Pour rappel et plus précisément, les candidats doivent transmettre leurs candidatures et offres dans le délai prévu par les documents de la consultation. Lors de la transmission électronique des plis, le profil d’acheteur mémorise la date et l’heure de réception des plis qui feront foi.
Ainsi, lorsque le pli du candidat est réceptionné hors délai, il devra être éliminé et ne peut faire l’objet d’une régularisation (CCP, art.
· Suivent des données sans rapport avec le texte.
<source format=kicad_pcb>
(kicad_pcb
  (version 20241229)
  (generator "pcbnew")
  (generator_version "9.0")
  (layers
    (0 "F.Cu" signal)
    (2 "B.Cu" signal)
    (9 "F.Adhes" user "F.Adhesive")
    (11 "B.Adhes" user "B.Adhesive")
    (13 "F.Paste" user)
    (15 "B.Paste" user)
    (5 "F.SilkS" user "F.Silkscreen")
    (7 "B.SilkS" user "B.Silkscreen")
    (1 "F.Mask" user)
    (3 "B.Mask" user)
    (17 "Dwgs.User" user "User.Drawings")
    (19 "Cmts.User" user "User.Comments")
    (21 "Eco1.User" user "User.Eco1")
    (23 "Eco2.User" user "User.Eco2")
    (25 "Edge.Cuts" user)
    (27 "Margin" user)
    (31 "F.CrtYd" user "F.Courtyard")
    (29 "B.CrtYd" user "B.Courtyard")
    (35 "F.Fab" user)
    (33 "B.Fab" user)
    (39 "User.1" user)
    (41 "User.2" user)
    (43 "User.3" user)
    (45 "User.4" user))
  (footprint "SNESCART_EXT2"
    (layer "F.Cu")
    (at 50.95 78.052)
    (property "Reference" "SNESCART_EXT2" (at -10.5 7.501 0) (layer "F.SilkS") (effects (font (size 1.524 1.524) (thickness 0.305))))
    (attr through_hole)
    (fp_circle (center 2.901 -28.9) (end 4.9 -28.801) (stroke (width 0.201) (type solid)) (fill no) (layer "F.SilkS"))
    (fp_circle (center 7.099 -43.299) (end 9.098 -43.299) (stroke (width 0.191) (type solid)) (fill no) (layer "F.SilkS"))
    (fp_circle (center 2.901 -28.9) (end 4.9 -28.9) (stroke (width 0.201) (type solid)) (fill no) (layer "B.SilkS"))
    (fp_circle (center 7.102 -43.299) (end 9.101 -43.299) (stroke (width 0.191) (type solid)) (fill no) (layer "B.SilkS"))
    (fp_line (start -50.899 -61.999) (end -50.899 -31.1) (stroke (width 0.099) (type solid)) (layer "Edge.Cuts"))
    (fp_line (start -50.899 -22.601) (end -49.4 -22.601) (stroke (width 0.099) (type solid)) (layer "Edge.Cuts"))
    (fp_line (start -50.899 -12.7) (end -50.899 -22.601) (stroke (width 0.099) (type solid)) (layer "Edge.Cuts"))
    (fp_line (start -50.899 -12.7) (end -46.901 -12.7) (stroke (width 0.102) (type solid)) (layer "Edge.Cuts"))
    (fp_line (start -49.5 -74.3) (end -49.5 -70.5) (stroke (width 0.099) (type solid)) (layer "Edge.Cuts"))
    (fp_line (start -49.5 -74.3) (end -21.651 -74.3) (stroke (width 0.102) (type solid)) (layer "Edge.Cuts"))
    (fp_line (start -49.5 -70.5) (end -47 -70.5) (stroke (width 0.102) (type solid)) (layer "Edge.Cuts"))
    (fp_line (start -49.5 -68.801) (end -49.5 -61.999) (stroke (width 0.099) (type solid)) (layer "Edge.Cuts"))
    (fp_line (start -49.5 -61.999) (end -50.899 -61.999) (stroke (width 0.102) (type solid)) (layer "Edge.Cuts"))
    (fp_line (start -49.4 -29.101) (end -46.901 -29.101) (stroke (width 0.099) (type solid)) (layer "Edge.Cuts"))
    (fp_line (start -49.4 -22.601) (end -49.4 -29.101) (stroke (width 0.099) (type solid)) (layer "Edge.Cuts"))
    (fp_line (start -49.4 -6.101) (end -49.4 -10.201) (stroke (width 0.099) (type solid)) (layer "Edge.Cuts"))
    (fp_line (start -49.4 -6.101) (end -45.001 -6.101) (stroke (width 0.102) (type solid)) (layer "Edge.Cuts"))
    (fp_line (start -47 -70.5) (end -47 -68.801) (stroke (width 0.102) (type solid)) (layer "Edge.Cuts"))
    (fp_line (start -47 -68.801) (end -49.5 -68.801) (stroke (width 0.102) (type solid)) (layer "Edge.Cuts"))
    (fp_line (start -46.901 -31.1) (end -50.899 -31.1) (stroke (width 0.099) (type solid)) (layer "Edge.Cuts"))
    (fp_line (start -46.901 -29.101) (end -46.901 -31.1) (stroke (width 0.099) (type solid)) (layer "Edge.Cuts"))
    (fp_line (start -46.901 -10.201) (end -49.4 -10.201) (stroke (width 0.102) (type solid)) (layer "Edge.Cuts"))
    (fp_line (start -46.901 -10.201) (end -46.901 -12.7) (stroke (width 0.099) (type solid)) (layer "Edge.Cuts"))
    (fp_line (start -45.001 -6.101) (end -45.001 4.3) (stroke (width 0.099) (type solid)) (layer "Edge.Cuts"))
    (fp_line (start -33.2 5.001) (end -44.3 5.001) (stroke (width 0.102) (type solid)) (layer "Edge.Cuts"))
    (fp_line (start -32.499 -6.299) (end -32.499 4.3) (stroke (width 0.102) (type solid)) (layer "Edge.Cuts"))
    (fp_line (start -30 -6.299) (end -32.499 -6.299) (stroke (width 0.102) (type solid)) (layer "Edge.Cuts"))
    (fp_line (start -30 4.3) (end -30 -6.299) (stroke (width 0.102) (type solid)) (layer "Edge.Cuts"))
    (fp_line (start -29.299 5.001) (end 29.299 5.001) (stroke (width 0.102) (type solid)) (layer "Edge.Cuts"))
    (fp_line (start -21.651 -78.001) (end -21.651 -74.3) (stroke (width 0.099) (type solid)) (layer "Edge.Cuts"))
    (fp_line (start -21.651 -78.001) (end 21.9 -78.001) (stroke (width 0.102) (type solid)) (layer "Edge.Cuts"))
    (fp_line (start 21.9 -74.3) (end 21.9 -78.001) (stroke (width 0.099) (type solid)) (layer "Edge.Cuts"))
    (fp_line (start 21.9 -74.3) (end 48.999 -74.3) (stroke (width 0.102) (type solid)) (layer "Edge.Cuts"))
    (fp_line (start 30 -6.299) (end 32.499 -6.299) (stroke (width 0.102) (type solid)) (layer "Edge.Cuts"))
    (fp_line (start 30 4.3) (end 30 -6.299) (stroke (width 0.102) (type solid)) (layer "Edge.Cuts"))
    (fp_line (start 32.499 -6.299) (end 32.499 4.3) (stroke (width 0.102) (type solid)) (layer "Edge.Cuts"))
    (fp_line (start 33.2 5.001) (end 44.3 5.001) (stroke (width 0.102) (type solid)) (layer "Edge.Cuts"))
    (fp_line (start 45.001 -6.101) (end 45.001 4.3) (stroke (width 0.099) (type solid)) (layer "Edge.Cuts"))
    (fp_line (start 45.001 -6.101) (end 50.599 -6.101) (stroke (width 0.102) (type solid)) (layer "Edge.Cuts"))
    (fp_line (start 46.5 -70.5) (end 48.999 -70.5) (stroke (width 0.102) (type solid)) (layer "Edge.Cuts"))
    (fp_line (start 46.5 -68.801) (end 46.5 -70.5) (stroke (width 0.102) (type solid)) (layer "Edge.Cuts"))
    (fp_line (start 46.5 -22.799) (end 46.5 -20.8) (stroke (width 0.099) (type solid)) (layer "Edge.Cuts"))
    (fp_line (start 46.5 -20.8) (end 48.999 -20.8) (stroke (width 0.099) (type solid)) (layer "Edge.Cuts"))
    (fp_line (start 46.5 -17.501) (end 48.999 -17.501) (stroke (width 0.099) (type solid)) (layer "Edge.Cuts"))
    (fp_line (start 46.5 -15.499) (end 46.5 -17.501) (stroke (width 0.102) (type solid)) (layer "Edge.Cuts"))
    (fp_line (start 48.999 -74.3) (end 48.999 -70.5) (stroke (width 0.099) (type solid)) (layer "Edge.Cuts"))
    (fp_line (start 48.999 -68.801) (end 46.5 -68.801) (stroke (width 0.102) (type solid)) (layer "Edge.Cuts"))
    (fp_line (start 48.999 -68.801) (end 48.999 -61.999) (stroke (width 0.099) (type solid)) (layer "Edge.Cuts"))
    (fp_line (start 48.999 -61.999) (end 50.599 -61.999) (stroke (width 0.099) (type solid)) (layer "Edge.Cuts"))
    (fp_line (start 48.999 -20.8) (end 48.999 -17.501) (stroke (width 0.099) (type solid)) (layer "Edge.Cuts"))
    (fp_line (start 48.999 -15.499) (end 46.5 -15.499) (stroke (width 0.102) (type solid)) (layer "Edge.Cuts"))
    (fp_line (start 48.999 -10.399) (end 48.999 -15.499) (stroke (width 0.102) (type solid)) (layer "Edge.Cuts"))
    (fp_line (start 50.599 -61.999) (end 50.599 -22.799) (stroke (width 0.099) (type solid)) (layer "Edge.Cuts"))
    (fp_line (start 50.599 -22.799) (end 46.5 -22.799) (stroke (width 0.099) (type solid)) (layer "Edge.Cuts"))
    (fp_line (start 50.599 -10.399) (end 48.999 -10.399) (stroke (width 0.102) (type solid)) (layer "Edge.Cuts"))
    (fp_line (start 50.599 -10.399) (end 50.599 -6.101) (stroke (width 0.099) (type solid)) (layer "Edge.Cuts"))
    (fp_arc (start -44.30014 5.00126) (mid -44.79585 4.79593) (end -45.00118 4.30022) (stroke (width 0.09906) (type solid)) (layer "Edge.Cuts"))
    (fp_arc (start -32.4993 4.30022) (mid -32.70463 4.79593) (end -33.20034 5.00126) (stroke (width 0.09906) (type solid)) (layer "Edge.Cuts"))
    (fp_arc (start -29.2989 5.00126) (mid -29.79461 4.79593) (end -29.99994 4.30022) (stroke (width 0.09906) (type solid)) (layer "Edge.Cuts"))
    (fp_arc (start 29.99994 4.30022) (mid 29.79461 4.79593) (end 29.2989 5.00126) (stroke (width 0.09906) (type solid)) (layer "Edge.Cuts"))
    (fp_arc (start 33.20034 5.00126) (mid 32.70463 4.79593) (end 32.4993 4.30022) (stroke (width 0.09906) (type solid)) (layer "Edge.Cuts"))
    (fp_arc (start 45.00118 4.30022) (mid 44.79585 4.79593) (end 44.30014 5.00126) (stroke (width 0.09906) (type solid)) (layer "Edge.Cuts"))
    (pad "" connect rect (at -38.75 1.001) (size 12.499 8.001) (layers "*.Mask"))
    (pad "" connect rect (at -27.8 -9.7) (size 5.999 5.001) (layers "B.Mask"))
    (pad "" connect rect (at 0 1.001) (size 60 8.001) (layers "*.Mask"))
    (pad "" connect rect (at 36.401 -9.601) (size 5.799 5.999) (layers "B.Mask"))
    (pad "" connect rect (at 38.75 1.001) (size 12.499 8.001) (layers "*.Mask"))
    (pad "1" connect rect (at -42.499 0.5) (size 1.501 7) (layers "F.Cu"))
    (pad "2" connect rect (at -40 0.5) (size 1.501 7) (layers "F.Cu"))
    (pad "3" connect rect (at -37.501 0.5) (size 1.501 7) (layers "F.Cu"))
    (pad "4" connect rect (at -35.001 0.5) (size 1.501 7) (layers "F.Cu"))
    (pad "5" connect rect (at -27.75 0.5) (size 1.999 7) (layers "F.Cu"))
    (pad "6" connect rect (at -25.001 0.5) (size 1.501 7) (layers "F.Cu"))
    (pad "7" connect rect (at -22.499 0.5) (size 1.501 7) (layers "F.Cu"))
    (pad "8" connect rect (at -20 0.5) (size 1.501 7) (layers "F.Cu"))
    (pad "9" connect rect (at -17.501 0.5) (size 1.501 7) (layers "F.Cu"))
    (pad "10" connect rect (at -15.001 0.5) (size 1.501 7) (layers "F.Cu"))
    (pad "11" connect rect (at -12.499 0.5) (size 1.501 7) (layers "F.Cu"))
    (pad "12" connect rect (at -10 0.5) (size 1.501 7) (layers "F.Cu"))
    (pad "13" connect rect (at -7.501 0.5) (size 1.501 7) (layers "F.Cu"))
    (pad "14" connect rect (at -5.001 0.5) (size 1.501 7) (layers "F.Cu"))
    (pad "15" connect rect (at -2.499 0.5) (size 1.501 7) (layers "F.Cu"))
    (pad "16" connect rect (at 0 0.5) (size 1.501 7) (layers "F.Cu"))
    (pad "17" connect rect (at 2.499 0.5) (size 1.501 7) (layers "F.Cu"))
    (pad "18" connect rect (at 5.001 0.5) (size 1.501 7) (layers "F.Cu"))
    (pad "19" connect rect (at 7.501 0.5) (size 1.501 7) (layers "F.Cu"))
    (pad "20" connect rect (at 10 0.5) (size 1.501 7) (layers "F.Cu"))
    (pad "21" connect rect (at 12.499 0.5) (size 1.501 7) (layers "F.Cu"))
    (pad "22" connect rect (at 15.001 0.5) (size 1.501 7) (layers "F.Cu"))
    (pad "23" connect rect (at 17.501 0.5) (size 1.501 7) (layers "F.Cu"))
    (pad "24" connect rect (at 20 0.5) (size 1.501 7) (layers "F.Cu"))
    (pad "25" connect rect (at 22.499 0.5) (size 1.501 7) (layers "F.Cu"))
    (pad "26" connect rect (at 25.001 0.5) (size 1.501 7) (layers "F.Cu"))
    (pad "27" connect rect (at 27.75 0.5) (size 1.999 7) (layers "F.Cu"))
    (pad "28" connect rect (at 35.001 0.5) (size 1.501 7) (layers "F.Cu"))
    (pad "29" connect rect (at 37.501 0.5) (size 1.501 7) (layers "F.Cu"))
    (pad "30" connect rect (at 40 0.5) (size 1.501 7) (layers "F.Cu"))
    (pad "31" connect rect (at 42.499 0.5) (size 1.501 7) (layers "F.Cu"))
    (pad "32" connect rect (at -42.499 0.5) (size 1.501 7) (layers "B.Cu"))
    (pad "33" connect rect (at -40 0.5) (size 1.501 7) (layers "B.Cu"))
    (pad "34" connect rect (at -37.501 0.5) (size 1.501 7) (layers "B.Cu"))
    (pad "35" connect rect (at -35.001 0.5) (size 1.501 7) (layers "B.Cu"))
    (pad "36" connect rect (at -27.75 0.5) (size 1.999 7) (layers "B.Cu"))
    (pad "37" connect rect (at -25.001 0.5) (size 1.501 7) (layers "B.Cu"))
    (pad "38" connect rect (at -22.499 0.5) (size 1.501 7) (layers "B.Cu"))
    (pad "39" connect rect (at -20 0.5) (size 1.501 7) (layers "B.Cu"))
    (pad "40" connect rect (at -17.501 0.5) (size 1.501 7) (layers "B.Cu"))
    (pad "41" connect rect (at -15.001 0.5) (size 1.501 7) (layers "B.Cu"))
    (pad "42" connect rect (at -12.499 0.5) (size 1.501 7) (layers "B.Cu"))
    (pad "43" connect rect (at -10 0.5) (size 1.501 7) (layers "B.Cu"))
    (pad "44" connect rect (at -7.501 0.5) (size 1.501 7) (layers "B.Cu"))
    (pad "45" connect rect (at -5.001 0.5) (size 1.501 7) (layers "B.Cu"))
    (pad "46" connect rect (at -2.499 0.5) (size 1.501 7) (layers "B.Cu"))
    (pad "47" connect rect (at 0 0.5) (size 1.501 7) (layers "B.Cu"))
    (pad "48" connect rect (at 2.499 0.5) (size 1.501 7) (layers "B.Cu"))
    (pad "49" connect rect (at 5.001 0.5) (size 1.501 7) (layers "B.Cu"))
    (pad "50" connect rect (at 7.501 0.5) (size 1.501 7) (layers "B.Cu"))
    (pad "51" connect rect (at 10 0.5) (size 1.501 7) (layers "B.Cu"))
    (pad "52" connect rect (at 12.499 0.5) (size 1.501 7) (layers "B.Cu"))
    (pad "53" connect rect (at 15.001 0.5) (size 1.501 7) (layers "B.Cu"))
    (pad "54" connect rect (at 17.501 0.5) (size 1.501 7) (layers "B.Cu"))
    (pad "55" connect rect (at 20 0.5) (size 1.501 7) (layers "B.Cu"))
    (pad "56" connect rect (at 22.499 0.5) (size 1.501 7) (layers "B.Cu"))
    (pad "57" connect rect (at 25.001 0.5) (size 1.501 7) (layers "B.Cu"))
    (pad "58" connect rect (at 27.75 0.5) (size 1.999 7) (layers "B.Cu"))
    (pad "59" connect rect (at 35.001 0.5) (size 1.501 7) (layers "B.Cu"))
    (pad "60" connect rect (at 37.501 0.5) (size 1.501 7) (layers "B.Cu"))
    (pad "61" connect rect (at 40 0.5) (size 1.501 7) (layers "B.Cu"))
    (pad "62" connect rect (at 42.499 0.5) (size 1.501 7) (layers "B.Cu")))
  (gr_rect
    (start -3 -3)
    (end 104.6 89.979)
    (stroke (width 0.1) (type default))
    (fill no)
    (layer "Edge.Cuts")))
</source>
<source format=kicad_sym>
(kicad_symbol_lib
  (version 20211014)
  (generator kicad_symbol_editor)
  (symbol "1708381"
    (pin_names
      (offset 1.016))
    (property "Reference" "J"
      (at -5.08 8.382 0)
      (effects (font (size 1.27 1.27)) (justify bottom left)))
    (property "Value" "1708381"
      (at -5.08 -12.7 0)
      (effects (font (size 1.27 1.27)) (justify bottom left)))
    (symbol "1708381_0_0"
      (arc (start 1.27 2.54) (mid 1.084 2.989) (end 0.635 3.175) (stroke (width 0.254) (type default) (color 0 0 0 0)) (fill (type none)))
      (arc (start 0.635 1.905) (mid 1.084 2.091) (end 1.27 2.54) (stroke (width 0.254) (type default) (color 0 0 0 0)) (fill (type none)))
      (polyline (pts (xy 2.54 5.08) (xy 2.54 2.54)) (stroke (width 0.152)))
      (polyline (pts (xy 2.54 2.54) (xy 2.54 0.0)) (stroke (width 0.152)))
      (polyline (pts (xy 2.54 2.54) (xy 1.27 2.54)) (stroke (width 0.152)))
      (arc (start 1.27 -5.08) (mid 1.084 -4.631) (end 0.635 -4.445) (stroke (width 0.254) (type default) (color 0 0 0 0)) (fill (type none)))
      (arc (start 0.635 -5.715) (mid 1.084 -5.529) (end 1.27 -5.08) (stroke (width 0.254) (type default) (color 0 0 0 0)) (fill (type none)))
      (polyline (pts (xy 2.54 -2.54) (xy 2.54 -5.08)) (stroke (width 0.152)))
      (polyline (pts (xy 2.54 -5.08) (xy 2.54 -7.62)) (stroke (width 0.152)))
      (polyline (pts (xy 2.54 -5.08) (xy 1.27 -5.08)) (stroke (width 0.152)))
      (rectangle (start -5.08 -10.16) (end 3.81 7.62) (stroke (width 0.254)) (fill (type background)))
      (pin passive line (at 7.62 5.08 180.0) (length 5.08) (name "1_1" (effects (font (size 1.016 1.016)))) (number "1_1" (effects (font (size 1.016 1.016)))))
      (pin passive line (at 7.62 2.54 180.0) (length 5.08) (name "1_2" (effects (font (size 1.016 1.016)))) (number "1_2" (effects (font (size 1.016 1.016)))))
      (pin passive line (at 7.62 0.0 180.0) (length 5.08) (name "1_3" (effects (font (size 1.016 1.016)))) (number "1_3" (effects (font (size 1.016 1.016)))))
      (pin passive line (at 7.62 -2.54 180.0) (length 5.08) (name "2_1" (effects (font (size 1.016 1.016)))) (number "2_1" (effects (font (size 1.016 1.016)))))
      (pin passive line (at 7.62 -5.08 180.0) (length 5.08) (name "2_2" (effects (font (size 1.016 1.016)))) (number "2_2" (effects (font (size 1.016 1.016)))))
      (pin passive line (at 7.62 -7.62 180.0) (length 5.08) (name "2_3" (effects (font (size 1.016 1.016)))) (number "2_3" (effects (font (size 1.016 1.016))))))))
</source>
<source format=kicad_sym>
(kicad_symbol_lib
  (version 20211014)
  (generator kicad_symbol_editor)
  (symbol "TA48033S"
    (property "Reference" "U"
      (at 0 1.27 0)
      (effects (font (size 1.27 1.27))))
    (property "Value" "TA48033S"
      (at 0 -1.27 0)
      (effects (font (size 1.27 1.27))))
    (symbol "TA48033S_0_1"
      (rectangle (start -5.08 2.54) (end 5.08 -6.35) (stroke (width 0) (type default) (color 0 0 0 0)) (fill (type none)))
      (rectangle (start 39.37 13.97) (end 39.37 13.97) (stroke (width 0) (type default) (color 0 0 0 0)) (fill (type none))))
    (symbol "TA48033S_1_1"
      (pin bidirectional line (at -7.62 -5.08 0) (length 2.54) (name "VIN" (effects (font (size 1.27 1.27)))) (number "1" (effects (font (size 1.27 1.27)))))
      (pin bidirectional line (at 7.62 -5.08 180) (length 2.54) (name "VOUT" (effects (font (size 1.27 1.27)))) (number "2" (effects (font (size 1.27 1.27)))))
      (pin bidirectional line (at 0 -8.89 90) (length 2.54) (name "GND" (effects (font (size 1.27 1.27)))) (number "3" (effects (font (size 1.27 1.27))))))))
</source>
R. 2151-5).
Jusqu’à présent, il appartenait au candidat évincé de rapporter la preuve d’un dysfonctionnement de la plateforme, ce qui était évidemment difficile, pour une question de temps d’abord mais surtout parce que seul l’acheteur est habilité à demander au prestataire gérant la plateforme les informations adéquates (rapport de fonctionnement etc…).
Avec son arrêt RATP*, le Conseil d’Etat indique désormais que le candidat doit seulement démontrer qu’il s’y est pris dans les temps et que ses outils informatiques fonctionnaient. Il appartient ensuite à l’acheteur de prouver qu’il n’y a pas eu dysfonctionnement de la plateforme concernée, sinon l’offre sera reçue comme non tardive.